Jurisdictional Limits: Thailand is not legally bound by unilateral U.S. or EU sanctions. As long as the UN Security Council does not pass a global embargo, Thai regulators maintain that blocking these state-to-state transactions would violate their "neutral" stance and national interests.
The Energy Hook: Myanmar provides nearly 15% of Thailand's natural gas. This vital energy link creates a permanent financial corridor; payments for gas provide the junta with the hard currency (Thai Baht and USD) needed to fund its shadow procurement.
3. The Limits of Enhanced Due Diligence (EDD)
While Thai banks claim to perform "Enhanced Due Diligence," critics point out a fundamental flaw: the banks often lack the intelligence to see through shell companies.

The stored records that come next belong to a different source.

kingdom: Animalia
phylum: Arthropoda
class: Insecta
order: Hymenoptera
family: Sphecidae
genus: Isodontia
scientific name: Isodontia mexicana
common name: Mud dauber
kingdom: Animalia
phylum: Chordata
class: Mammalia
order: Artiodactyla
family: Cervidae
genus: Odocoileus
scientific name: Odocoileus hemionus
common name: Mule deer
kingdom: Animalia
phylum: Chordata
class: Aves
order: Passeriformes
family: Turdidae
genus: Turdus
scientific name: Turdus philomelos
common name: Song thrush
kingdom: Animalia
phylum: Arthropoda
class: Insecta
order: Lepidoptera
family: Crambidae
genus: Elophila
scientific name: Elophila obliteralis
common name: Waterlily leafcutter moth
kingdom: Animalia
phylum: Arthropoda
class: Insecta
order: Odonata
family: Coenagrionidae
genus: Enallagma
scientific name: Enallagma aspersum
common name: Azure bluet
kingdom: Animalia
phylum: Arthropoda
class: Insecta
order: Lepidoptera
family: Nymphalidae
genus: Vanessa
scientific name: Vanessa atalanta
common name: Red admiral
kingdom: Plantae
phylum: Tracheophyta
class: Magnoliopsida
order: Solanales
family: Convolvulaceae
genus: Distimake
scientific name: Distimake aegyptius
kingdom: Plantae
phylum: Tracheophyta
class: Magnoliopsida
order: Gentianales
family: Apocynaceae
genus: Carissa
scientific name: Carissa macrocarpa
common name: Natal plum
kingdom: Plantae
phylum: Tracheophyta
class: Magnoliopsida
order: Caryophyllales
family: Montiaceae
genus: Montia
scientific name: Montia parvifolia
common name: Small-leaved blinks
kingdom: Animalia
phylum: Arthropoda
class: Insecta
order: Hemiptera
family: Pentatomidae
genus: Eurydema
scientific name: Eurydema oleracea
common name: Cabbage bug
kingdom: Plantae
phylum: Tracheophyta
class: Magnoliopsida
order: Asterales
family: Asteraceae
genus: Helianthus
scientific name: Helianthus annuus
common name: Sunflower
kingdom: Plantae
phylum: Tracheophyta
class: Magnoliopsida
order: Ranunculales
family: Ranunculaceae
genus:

By the time a "front company" for the military is identified by the UN or U.S. Treasury, the junta has already moved its funds to a new, clean entity.
Conclusion: A War of Attrition
The "shadow economy" has proved that sanctions are only as strong as their weakest link. As long as regional hubs provide a "neutral" financial buffer and ghost fleets continue to sail dark, the junta’s air campaign will remain fueled. The challenge for 2026 is no longer just imposing sanctions, but enforcing them across borders that value trade over regional stability.